As reported in http://stackoverflow.com/questions/39260820/is-sparks-kmeans-unable-to-handle-bigdata#39260820 KMeans can be surprisingly slow, and it's easy to see that most of the time spent is in kmeans|| initialization. For example, in this simple example...
Init takes 5:54, and iterations take about 0:15 each, on my laptop. Init takes about as long as 24 iterations, which is a typical run, meaning half the time is just in picking cluster centers. This seems excessive.
There are two ways to speed this up significantly. First, the implementation has an old "runs" parameter that is always 1 now. It used to allow multiple clusterings to be computed at once. The code can be simplified significantly now that runs=1 always. This is already covered by
SPARK-11560, but just a simple refactoring results in about a 13% init speedup, from 5:54 to 5:09 in this example. That's not what this change is about though.

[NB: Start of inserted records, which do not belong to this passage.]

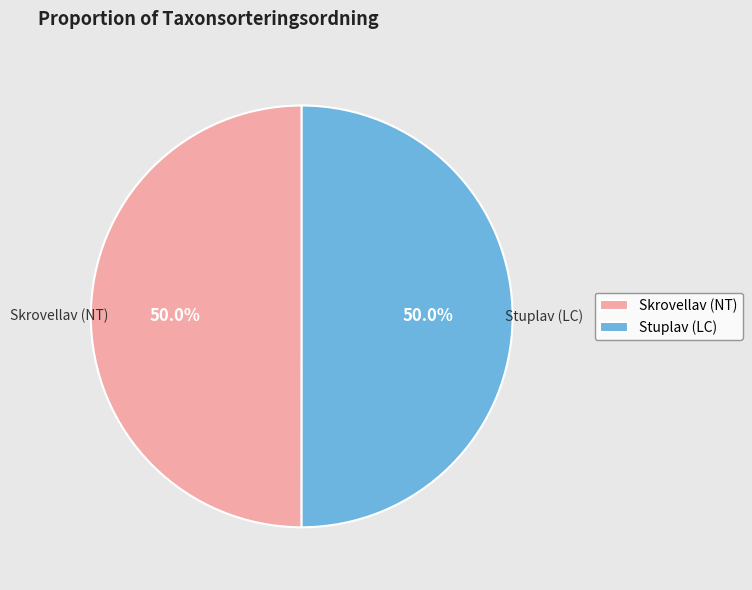

The Skrovellav (NT) slice represents 44% of the pie. True or false?

False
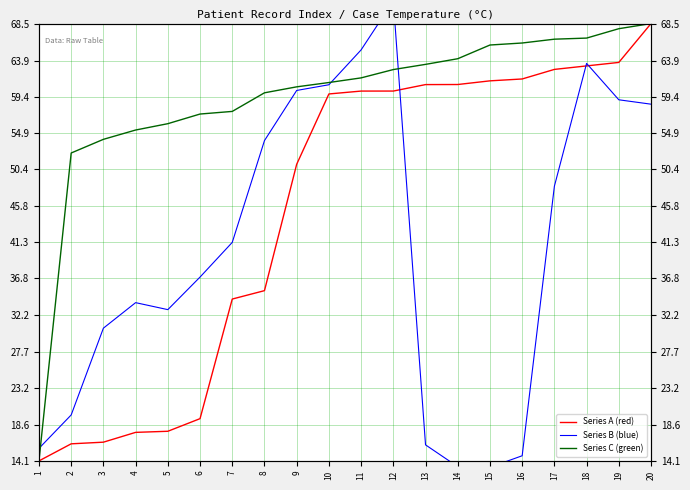

What is the sum of the Series C (green) values at 3 and 6?

111.3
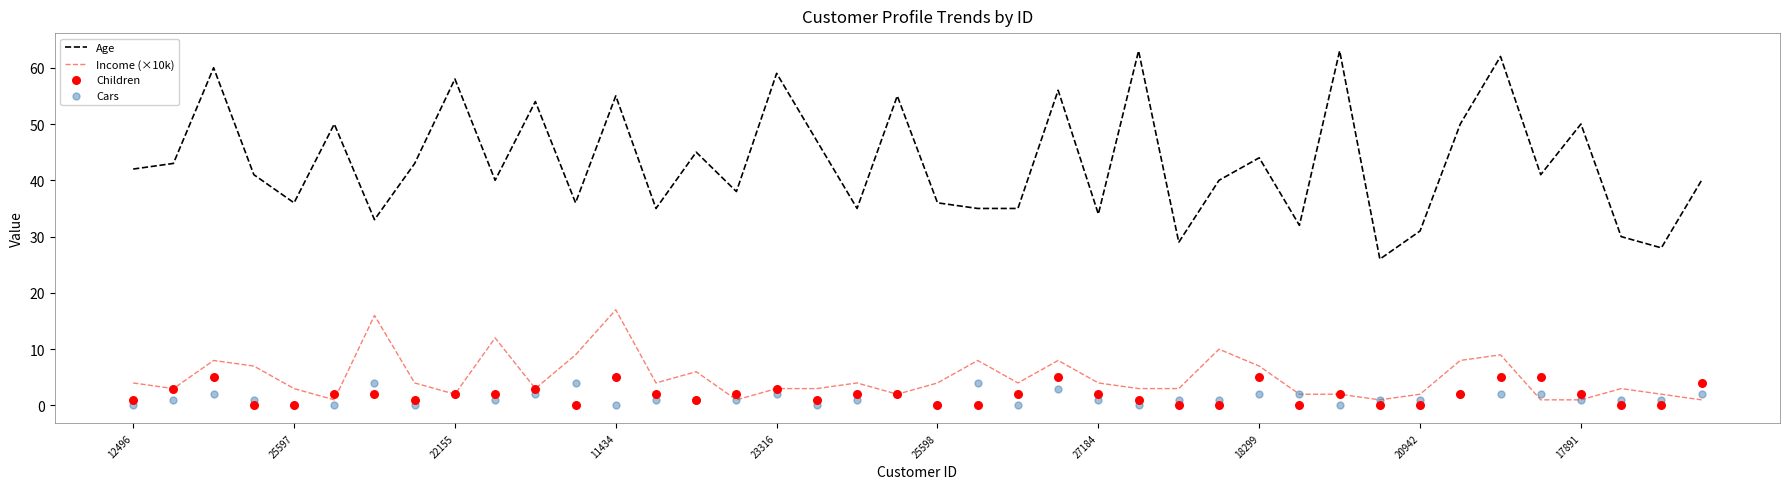

Which series contains the highest Y value?

Age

By default, k-means|| makes 5 passes over the data. The original paper at http://theory.stanford.edu/~sergei/papers/vldb12-kmpar.pdf actually shows that 2 is plenty, certainly when l=2k as is the case in our implementation. (See Figure 5.2/5.3; I believe the default of 5 was taken from Table 6 but it's not suggesting 5 is an optimal value.) Defaulting to 2 brings it down to 1:41 – much improved over 5:54.
Lastly, small thing, but the code will perform a local k-means++ step to reduce the number of centers to k even if there are already only <= k centers. This can be short-circuited. However this is really the topic of
SPARK-3261 because this can cause fewer than k clusters to be returned where that would actually be correct, too.